LinkedIn is the most valuable social network for business, yet it's drowning in low-quality, bait-y content. People pump meaningless advice, contrived anecdotes, and disguised sales pitches into LLMs and post nonstop. The algorithm rewards this behavior. There's real appetite for thoughtful content about how companies and individuals solved problems, but LinkedIn isn't a reliable place to get that knowledge.

Customer Success in the AI era is broken. The value-generating moments in software were contracting and renewals, so org design followed suit. But as we sell AI transactions and outcomes, contracting matters less than ongoing usage and value delivery. Revenue cycle management (measurement, attribution, collection) will require new skills that historical CS practitioners need to develop.

Business hotels are awful. From check-in to basic amenities (water, coffee), the cookie-cutter chain hotel delivers mediocre experiences that business travelers charge to their companies. Enormous money being made, minimal customer value provided.

Startup equity remains opaque and impossible for employees to understand. Before accepting an offer, while vesting shares, and after leaving. This is supposed to be one of the huge benefits of startup work, yet the experience of navigating it is terrible.

Mass-market clothing has deteriorated.
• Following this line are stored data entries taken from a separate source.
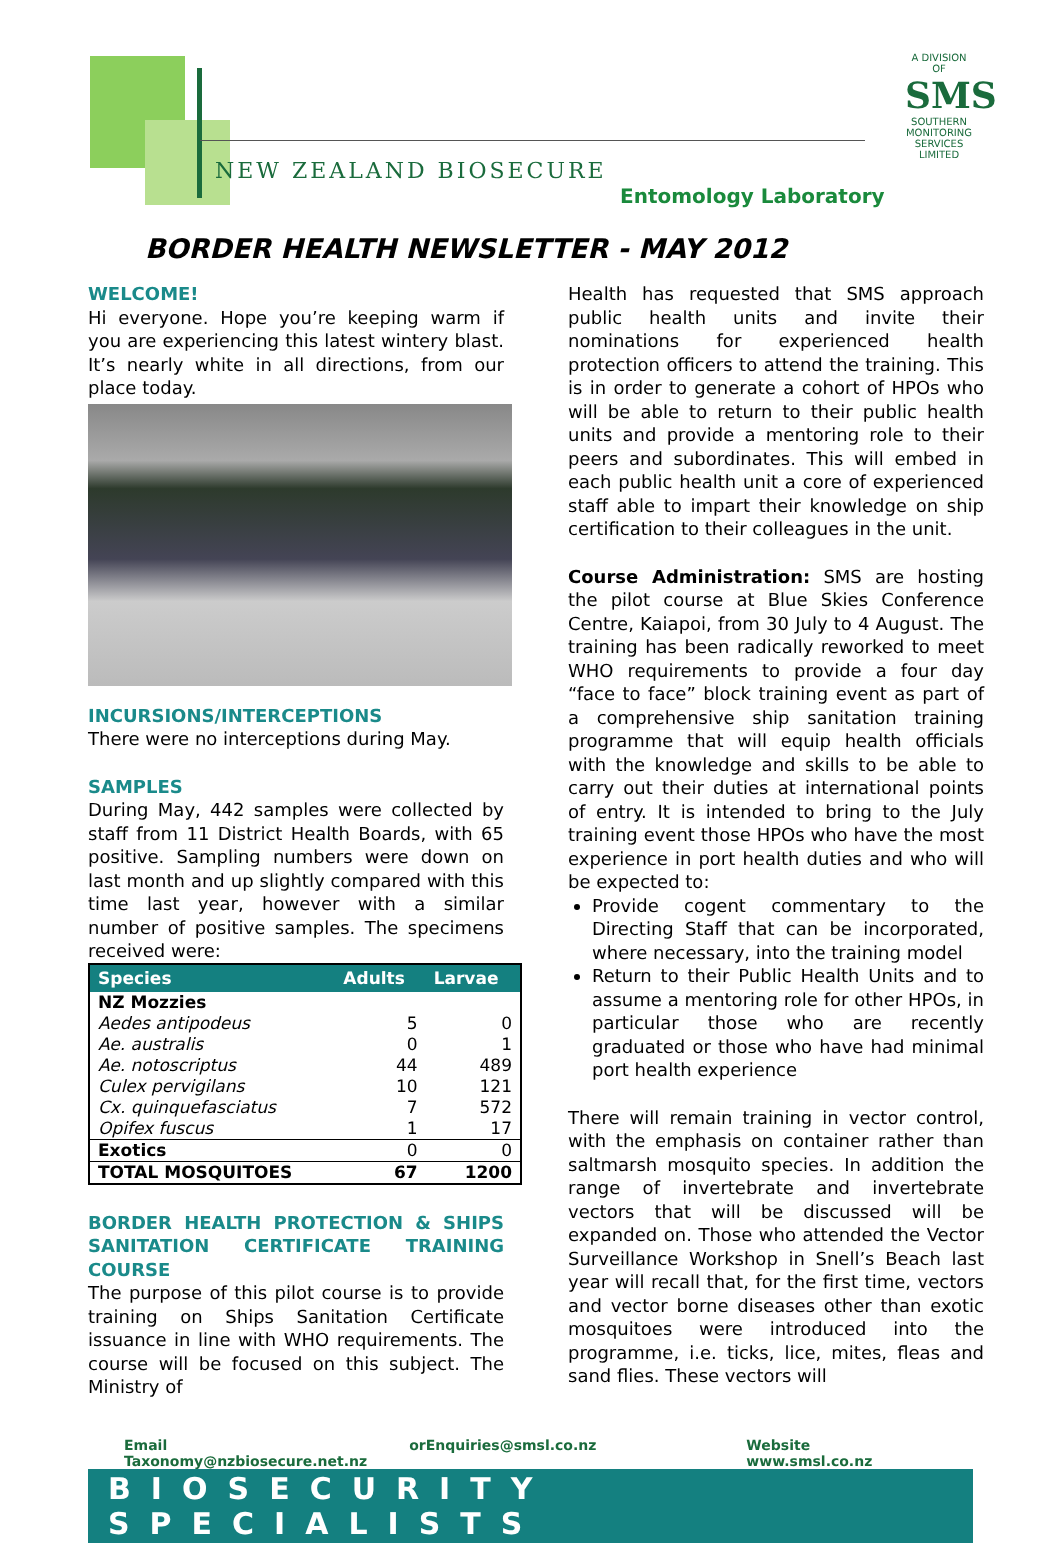NEW ZEALAND BIOSECURE
Entomology Laboratory
A DIVISION OF
SMS
SOUTHERN MONITORING SERVICES LIMITED
BORDER HEALTH NEWSLETTER - MAY 2012
WELCOME!
Hi everyone. Hope you’re keeping warm if you are experiencing this latest wintery blast. It’s nearly white in all directions, from our place today.
INCURSIONS/INTERCEPTIONS
There were no interceptions during May.
SAMPLES
During May, 442 samples were collected by staff from 11 District Health Boards, with 65 positive. Sampling numbers were down on last month and up slightly compared with this time last year, however with a similar number of positive samples. The specimens received were:
| Species | Adults | Larvae |
| --- | --- | --- |
| NZ Mozzies | | |
| Aedes antipodeus | 5 | 0 |
| Ae. australis | 0 | 1 |
| Ae. notoscriptus | 44 | 489 |
| Culex pervigilans | 10 | 121 |
| Cx. quinquefasciatus | 7 | 572 |
| Opifex fuscus | 1 | 17 |
| Exotics | 0 | 0 |
| TOTAL MOSQUITOES | 67 | 1200 |
BORDER HEALTH PROTECTION & SHIPS SANITATION CERTIFICATE TRAINING COURSE
The purpose of this pilot course is to provide training on Ships Sanitation Certificate issuance in line with WHO requirements. The course will be focused on this subject. The Ministry of
Health has requested that SMS approach public health units and invite their nominations for experienced health protection officers to attend the training. This is in order to generate a cohort of HPOs who will be able to return to their public health units and provide a mentoring role to their peers and subordinates. This will embed in each public health unit a core of experienced staff able to impart their knowledge on ship certification to their colleagues in the unit.
Course Administration: SMS are hosting the pilot course at Blue Skies Conference Centre, Kaiapoi, from 30 July to 4 August. The training has been radically reworked to meet WHO requirements to provide a four day “face to face” block training event as part of a comprehensive ship sanitation training programme that will equip health officials with the knowledge and skills to be able to carry out their duties at international points of entry. It is intended to bring to the July training event those HPOs who have the most experience in port health duties and who will be expected to:
Provide cogent commentary to the Directing Staff that can be incorporated, where necessary, into the training model
Return to their Public Health Units and to assume a mentoring role for other HPOs, in particular those who are recently graduated or those who have had minimal port health experience
There will remain training in vector control, with the emphasis on container rather than saltmarsh mosquito species. In addition the range of invertebrate and invertebrate vectors that will be discussed will be expanded on. Those who attended the Vector Surveillance Workshop in Snell’s Beach last year will recall that, for the first time, vectors and vector borne diseases other than exotic mosquitoes were introduced into the programme, i.e. ticks, lice, mites, fleas and sand flies. These vectors will
Email Taxonomy@nzbiosecure.net.nz or Enquiries@smsl.co.nz Website www.smsl.co.nz
BIOSECURITY SPECIALISTS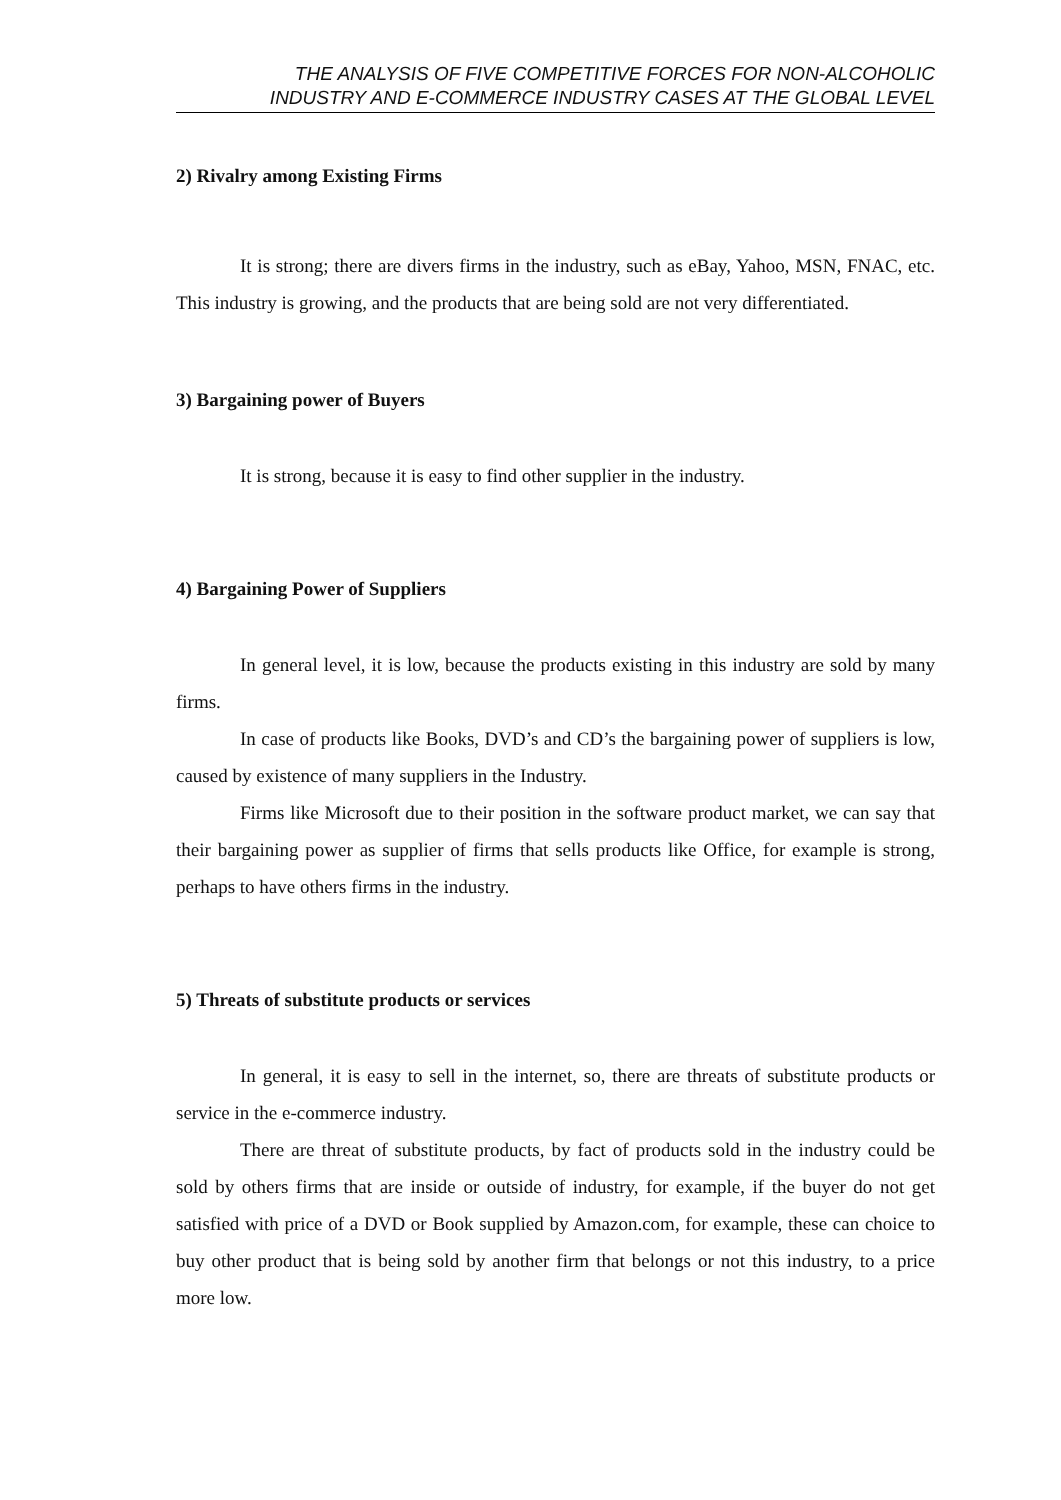THE ANALYSIS OF FIVE COMPETITIVE FORCES FOR NON-ALCOHOLIC
INDUSTRY AND E-COMMERCE INDUSTRY CASES AT THE GLOBAL LEVEL
2) Rivalry among Existing Firms
It is strong; there are divers firms in the industry, such as eBay, Yahoo, MSN, FNAC, etc. This industry is growing, and the products that are being sold are not very differentiated.
3) Bargaining power of Buyers
It is strong, because it is easy to find other supplier in the industry.
4) Bargaining Power of Suppliers
In general level, it is low, because the products existing in this industry are sold by many firms.
In case of products like Books, DVD’s and CD’s the bargaining power of suppliers is low, caused by existence of many suppliers in the Industry.
Firms like Microsoft due to their position in the software product market, we can say that their bargaining power as supplier of firms that sells products like Office, for example is strong, perhaps to have others firms in the industry.
5) Threats of substitute products or services
In general, it is easy to sell in the internet, so, there are threats of substitute products or service in the e-commerce industry.
There are threat of substitute products, by fact of products sold in the industry could be sold by others firms that are inside or outside of industry, for example, if the buyer do not get satisfied with price of a DVD or Book supplied by Amazon.com, for example, these can choice to buy other product that is being sold by another firm that belongs or not this industry, to a price more low.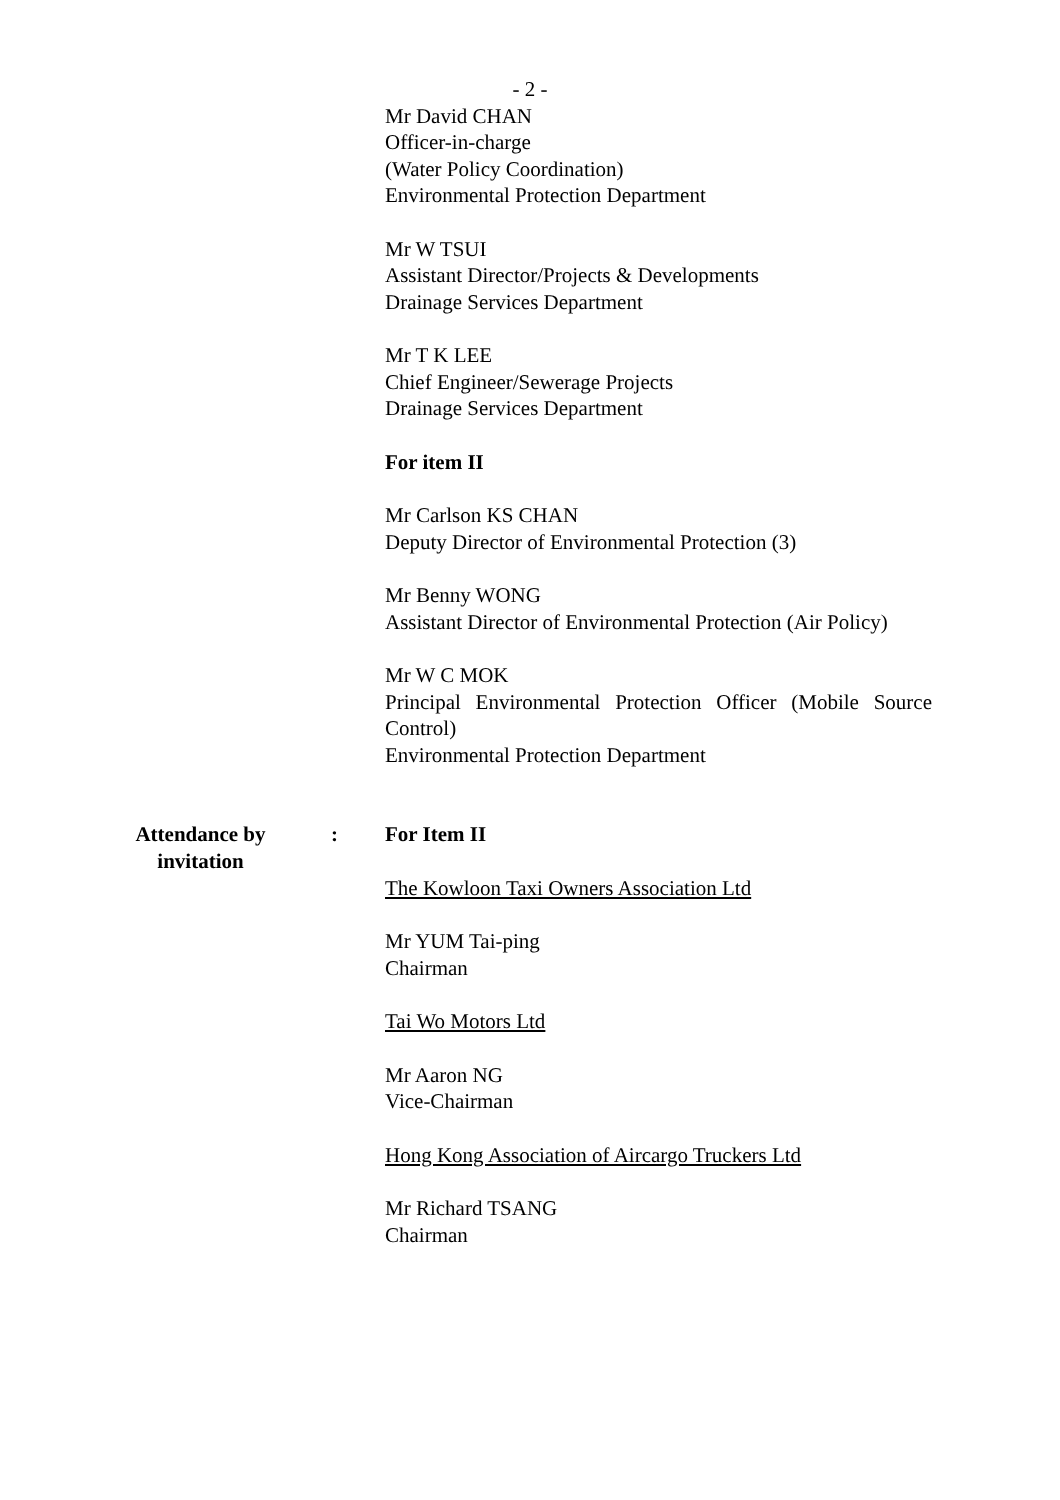- 2 -
Mr David CHAN
Officer-in-charge
(Water Policy Coordination)
Environmental Protection Department
Mr W TSUI
Assistant Director/Projects & Developments
Drainage Services Department
Mr T K LEE
Chief Engineer/Sewerage Projects
Drainage Services Department
For item II
Mr Carlson KS CHAN
Deputy Director of Environmental Protection (3)
Mr Benny WONG
Assistant Director of Environmental Protection (Air Policy)
Mr W C MOK
Principal Environmental Protection Officer (Mobile Source Control)
Environmental Protection Department
Attendance by
invitation
: For Item II
The Kowloon Taxi Owners Association Ltd
Mr YUM Tai-ping
Chairman
Tai Wo Motors Ltd
Mr Aaron NG
Vice-Chairman
Hong Kong Association of Aircargo Truckers Ltd
Mr Richard TSANG
Chairman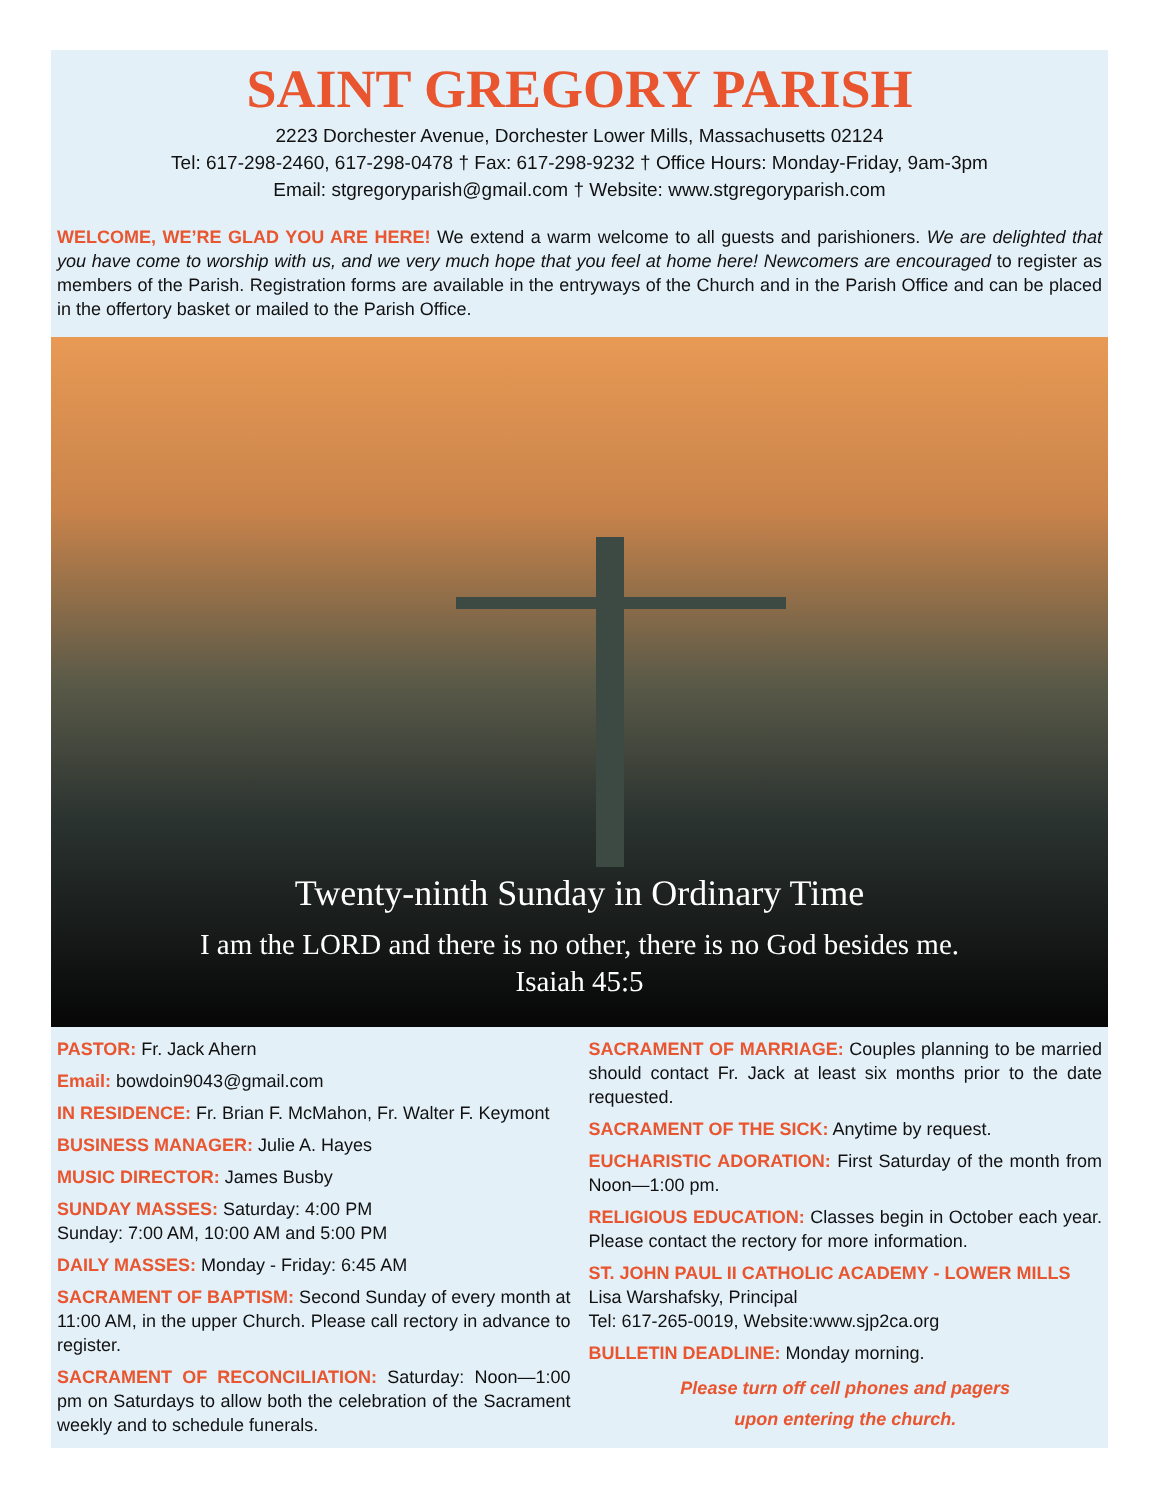SAINT GREGORY PARISH
2223 Dorchester Avenue, Dorchester Lower Mills, Massachusetts 02124
Tel: 617-298-2460, 617-298-0478 † Fax: 617-298-9232 † Office Hours: Monday-Friday, 9am-3pm
Email: stgregoryparish@gmail.com † Website: www.stgregoryparish.com
WELCOME, WE’RE GLAD YOU ARE HERE! We extend a warm welcome to all guests and parishioners. We are delighted that you have come to worship with us, and we very much hope that you feel at home here! Newcomers are encouraged to register as members of the Parish. Registration forms are available in the entryways of the Church and in the Parish Office and can be placed in the offertory basket or mailed to the Parish Office.
Twenty-ninth Sunday in Ordinary Time
I am the LORD and there is no other, there is no God besides me.
Isaiah 45:5
PASTOR: Fr. Jack Ahern
Email: bowdoin9043@gmail.com
IN RESIDENCE: Fr. Brian F. McMahon, Fr. Walter F. Keymont
BUSINESS MANAGER: Julie A. Hayes
MUSIC DIRECTOR: James Busby
SUNDAY MASSES: Saturday: 4:00 PM
Sunday: 7:00 AM, 10:00 AM and 5:00 PM
DAILY MASSES: Monday - Friday: 6:45 AM
SACRAMENT OF BAPTISM: Second Sunday of every month at 11:00 AM, in the upper Church. Please call rectory in advance to register.
SACRAMENT OF RECONCILIATION: Saturday: Noon—1:00 pm on Saturdays to allow both the celebration of the Sacrament weekly and to schedule funerals.
SACRAMENT OF MARRIAGE: Couples planning to be married should contact Fr. Jack at least six months prior to the date requested.
SACRAMENT OF THE SICK: Anytime by request.
EUCHARISTIC ADORATION: First Saturday of the month from Noon—1:00 pm.
RELIGIOUS EDUCATION: Classes begin in October each year. Please contact the rectory for more information.
ST. JOHN PAUL II CATHOLIC ACADEMY - LOWER MILLS
Lisa Warshafsky, Principal
Tel: 617-265-0019, Website:www.sjp2ca.org
BULLETIN DEADLINE: Monday morning.
Please turn off cell phones and pagers
upon entering the church.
The quality at mainstream brands has fallen off a cliff, but people keep buying because the alternative (figuring out better options) requires too much work. The race to the bottom is legible in margin expansion. What's not captured is the dissatisfaction people feel every time they buy something that falls apart in six months.

There Is So Much to Improve

The spikes are where the secrets live. You just have to be willing to feel them.